1, 2. I'd need to pull the whole drive bay out, to have a look at the rear PCB for any obvious problem. But first, there are a lot of assorted cables plugged into the rear PCB on the bay, and although I have the Areca pdf manual for the RAID board, I know from experience not to assume any manual will make it clear how all the cables are arranged. So these are a couple of photos I took, looking down the back with the bay still in place.

I'd hoped the problem would be obvious as opposed to some subtle intermittent electronic fault, since there's no way I'm going to find a schematic for this board. But I didn't expect it to be so obvious that I should have spotted it already at this point. Later I realised it's even visible in these photos. Can you see it?

3, 4. And obvious it was. Sometime in this machine's history, someone had removed the 4 screws I've marked in the fullsize pic #4 with red dots. Result: the board flexed enough that the bottom two drive SATA and power connectors made intermittent contact. I replaced the screws, took these photos then reassembled the machine.

Now it works! All drives present, and after some grumbling the RAID BIOS presents four RAID arrays of a bit under 2TB each. I don't care what they are, as I'll be restructuring and formatting them. And a few other hacks to the machine too. This machine will be archival storage, and USB-3 server for the nice microscope video camera I bought earlier this year.

The first mod was to free the front small drive slot for a universal flash card reader. Which meant moving the existing boot hard disk somewhere else. The best place was above the power supply in the case rear. For which I'd need to make a support bracket.

A bit of tech history here. Back in the 1980s there was a company called Fairlight Instruments, who pioneered the digital music synthesizer, The first one they sold was called the Series I. It used dual 6800 processors, in a proprietary 24 inch standalone frame. Some details here, and here.

I was working for them for several years in their Rushcutter Bay building, then later in the Alexandria building. In Rushcutters Bay one day, they were throwing out a lot of obsolete metalwork they had in stock from the Series I and some other products. The pile of boxes was sitting in the loading bay, and I noticed there were lots of useful aluminium sheet pieces. I asked if I could have them, and was given permission to take whatever I wanted. And so, among other bits I ended up with a foot-high stack of unused front panels from the Series I synth. They are nice thick aluminium, and only have a few small holes. Ever since, any time I need to make anything small out of 3mm thick aluminium sheet, that's what I use. Still have most of those panels.

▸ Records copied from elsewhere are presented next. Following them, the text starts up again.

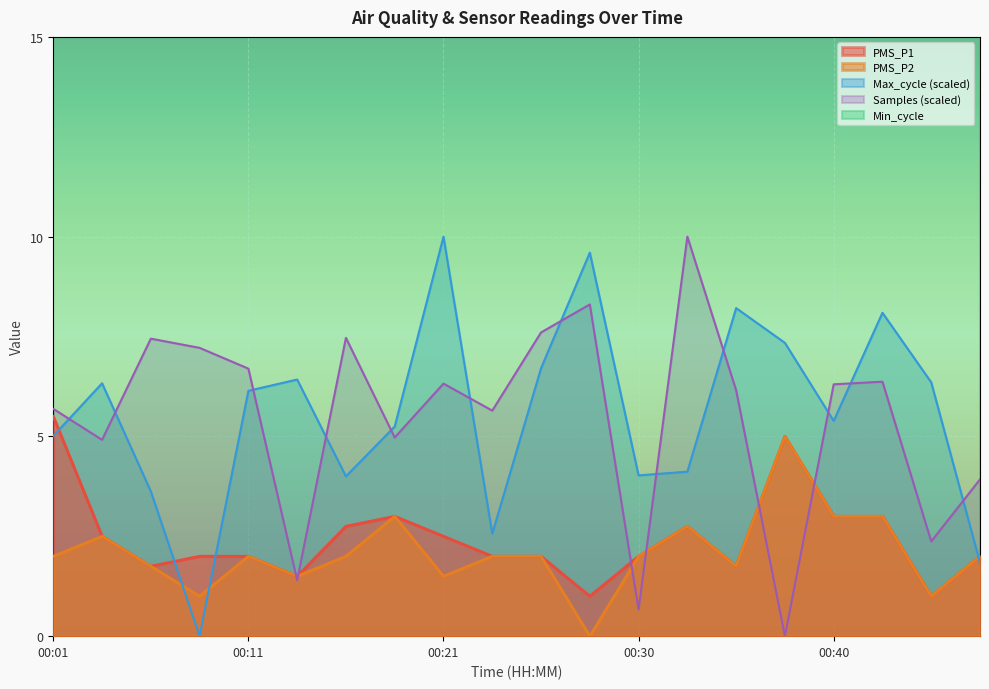

What is the total value across all series at 00:11?

16.8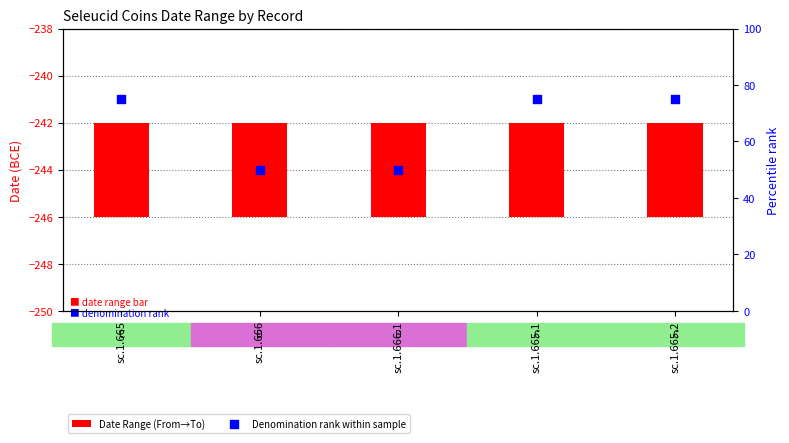

Which series has the largest Y range (max minus min)?

Denomination rank within sample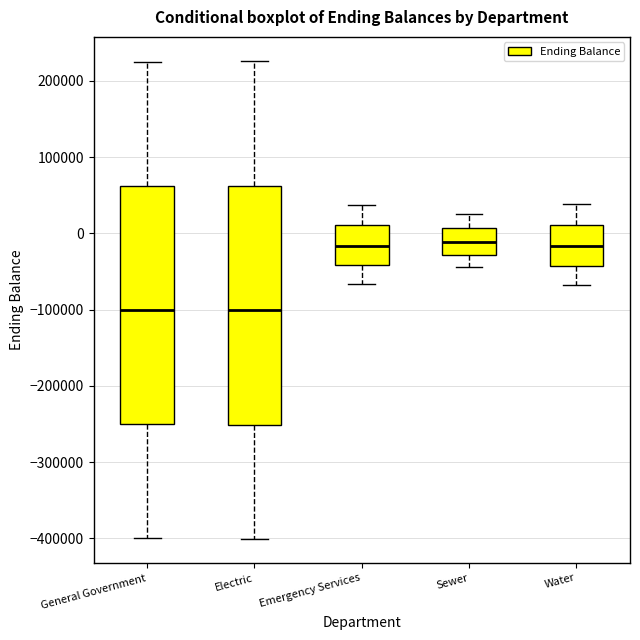

Reading left to right, transcribe this box plot: for each box, give where its median line is, the range the box spans, and where its two whiskers end, as read against the y-axis. The values are not printed on the chart, so give them approximately, as read against the axis.

General Government: median -100000, box -250000 to 60000, whiskers -400000 to 230000
Electric: median -100000, box -250000 to 60000, whiskers -400000 to 230000
Emergency Services: median -20000, box -40000 to 10000, whiskers -70000 to 40000
Sewer: median -10000, box -30000 to 10000, whiskers -40000 to 30000
Water: median -20000, box -40000 to 10000, whiskers -70000 to 40000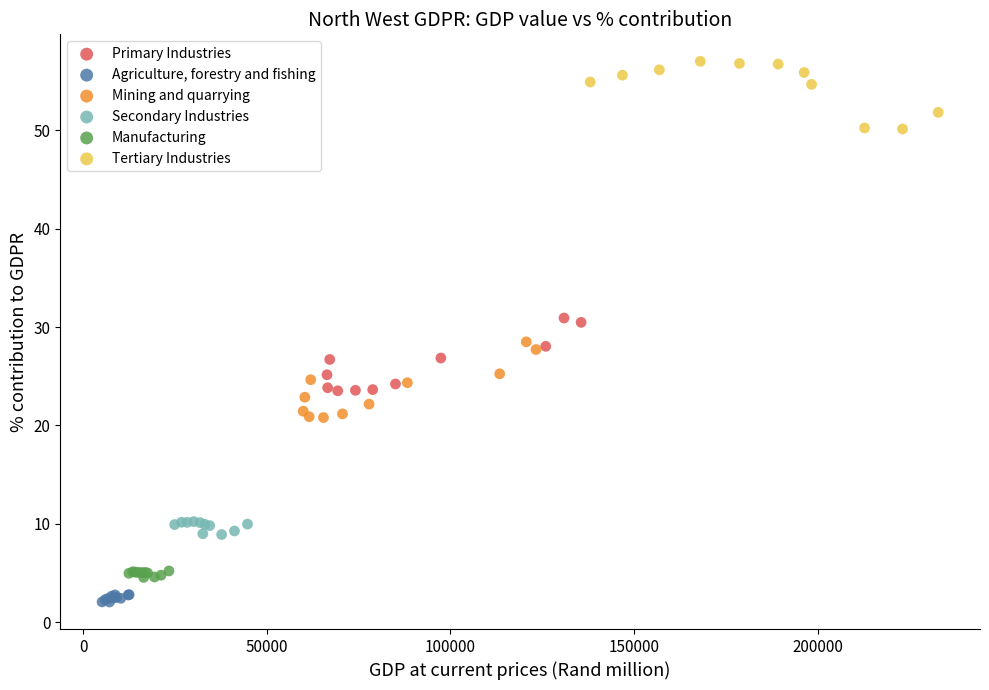

Which series reaches the maximum Y coordinate?

Tertiary Industries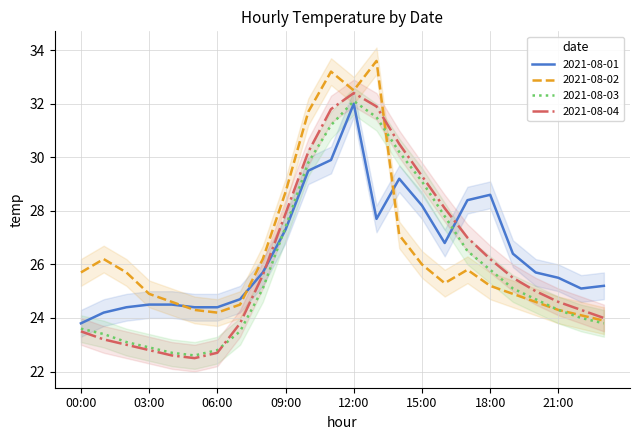

At which category does 2021-08-03 reach its first local valley?

05:00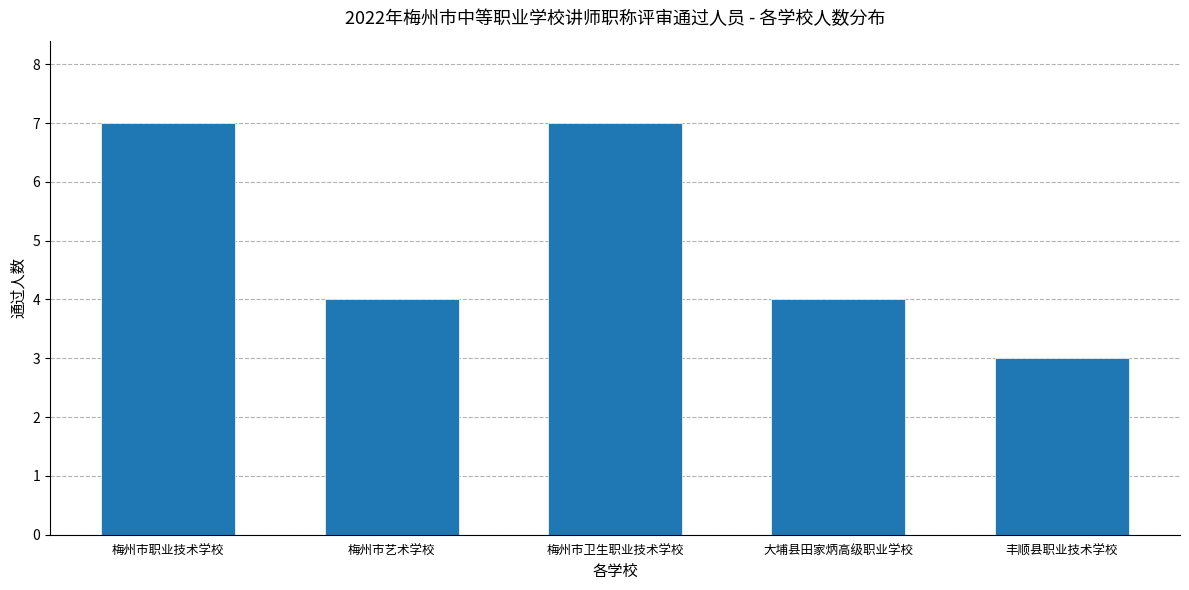

Reading left to right, transcribe all the data shown in this chart.

梅州市职业技术学校=7	梅州市艺术学校=4	梅州市卫生职业技术学校=7	大埔县田家炳高级职业学校=4	丰顺县职业技术学校=3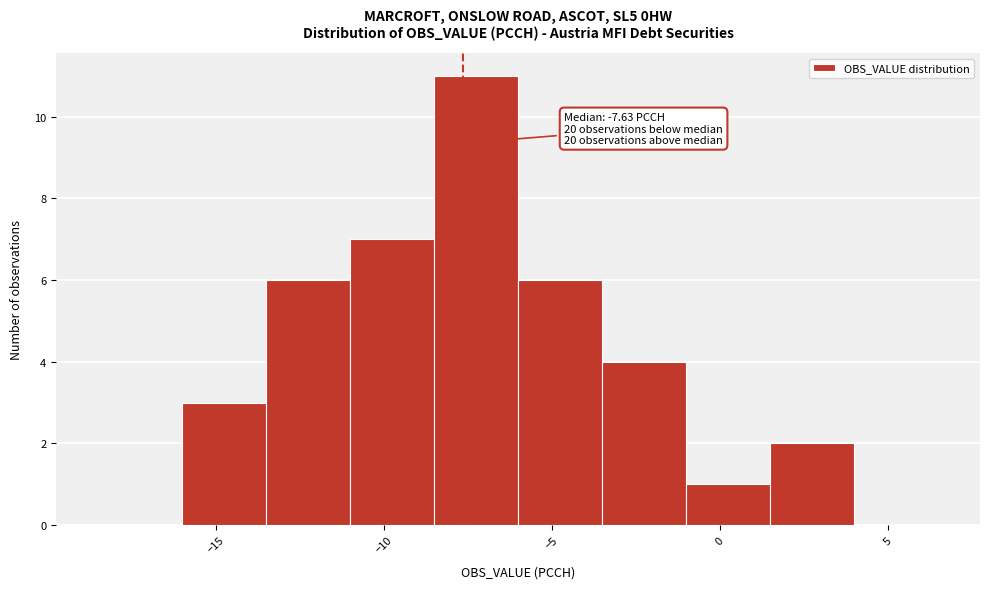

Over which range of the x-axis is the bar tallest?

-8.5 to -6.0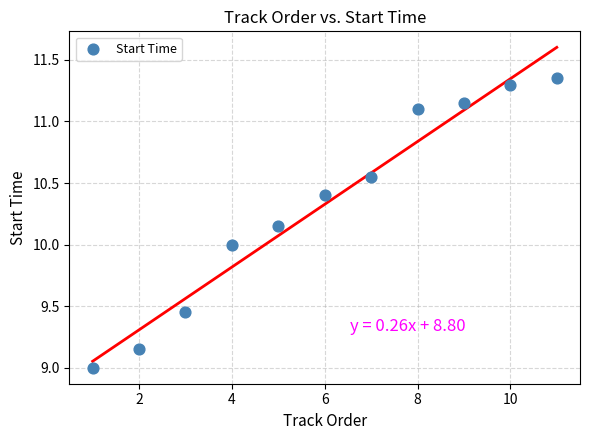

What is the range of X values (max minus min)?

10.0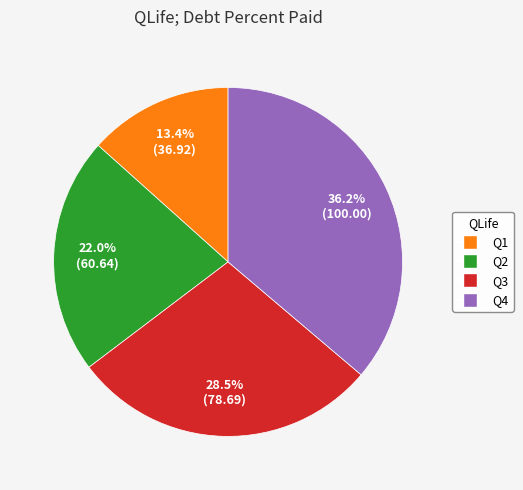

Count the number of slices in the pie.

4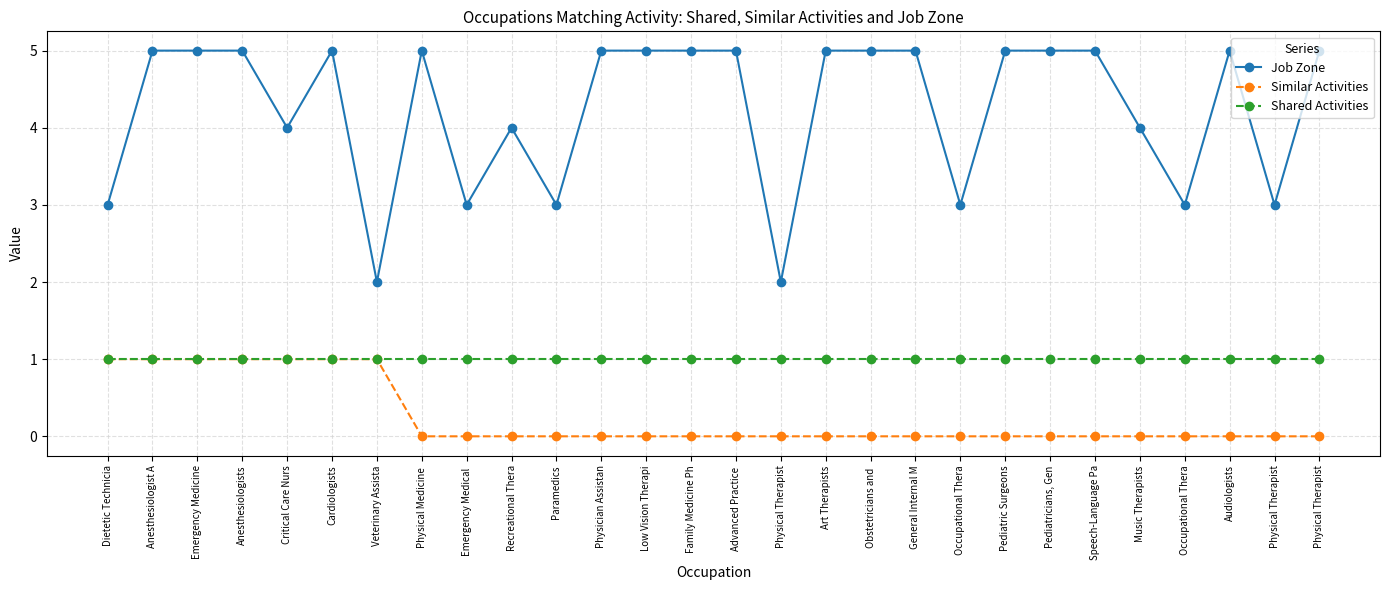

Reading right to left, extract all data points from this chart.

Job Zone: Physical Therapist=5	Physical Therapist=3	Audiologists=5	Occupational Thera=3	Music Therapists=4	Speech-Language Pa=5	Pediatricians, Gen=5	Pediatric Surgeons=5	Occupational Thera=3	General Internal M=5	Obstetricians and =5	Art Therapists=5	Physical Therapist=2	Advanced Practice =5	Family Medicine Ph=5	Low Vision Therapi=5	Physician Assistan=5	Paramedics=3	Recreational Thera=4	Emergency Medical =3	Physical Medicine =5	Veterinary Assista=2	Cardiologists=5	Critical Care Nurs=4	Anesthesiologists=5	Emergency Medicine=5	Anesthesiologist A=5	Dietetic Technicia=3
Similar Activities: Physical Therapist=0	Physical Therapist=0	Audiologists=0	Occupational Thera=0	Music Therapists=0	Speech-Language Pa=0	Pediatricians, Gen=0	Pediatric Surgeons=0	Occupational Thera=0	General Internal M=0	Obstetricians and =0	Art Therapists=0	Physical Therapist=0	Advanced Practice =0	Family Medicine Ph=0	Low Vision Therapi=0	Physician Assistan=0	Paramedics=0	Recreational Thera=0	Emergency Medical =0	Physical Medicine =0	Veterinary Assista=1	Cardiologists=1	Critical Care Nurs=1	Anesthesiologists=1	Emergency Medicine=1	Anesthesiologist A=1	Dietetic Technicia=1
Shared Activities: Physical Therapist=1	Physical Therapist=1	Audiologists=1	Occupational Thera=1	Music Therapists=1	Speech-Language Pa=1	Pediatricians, Gen=1	Pediatric Surgeons=1	Occupational Thera=1	General Internal M=1	Obstetricians and =1	Art Therapists=1	Physical Therapist=1	Advanced Practice =1	Family Medicine Ph=1	Low Vision Therapi=1	Physician Assistan=1	Paramedics=1	Recreational Thera=1	Emergency Medical =1	Physical Medicine =1	Veterinary Assista=1	Cardiologists=1	Critical Care Nurs=1	Anesthesiologists=1	Emergency Medicine=1	Anesthesiologist A=1	Dietetic Technicia=1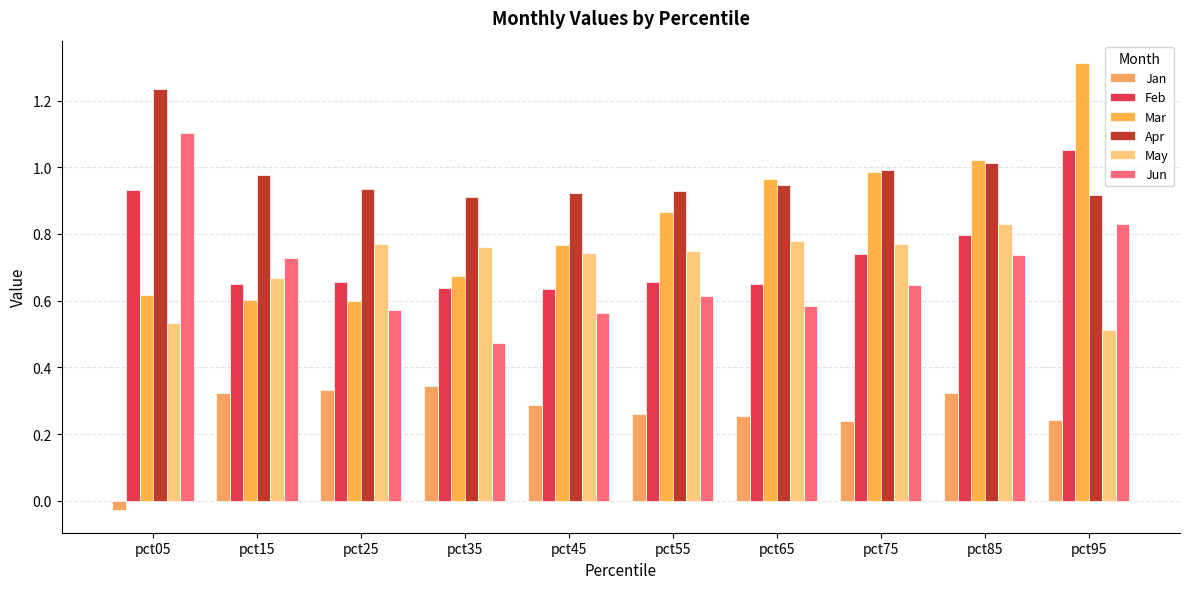

What is the total value across all series at pct55?

4.1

1. Hence making this hard disk bracket from a piece of history.

2, 3. Needed to drill some holes in the server case for the bracket. The bit of aluminium clamped on in Pic 2 is a bit of scrap used as drilling template, both here and on the drive bracket, so the holes are guaranteed to match.
Drilling steel next to PC motherboards is not recommended, due to the risk of getting tiny but conductive bits of swarf on the motherboard, where they wreak havoc. So, newspaper and very careful vacuuming once done.

4. In place. There's a small gap between the bracket and the power supply, with a strip of foam tape in between to absorb vibrations.

5. Finally the HD mounting plate, made of sheet steel. Room for another drive too, if needed in future.

Now the machine is back in storage, waiting for a couple of other minor things. Not long now, I hope.
Ha ha, the usual several-deep chain of project dependencies. The microscope camera awaits this machine; at least two other projects stopped awaiting the microscope camera to be working... and so on.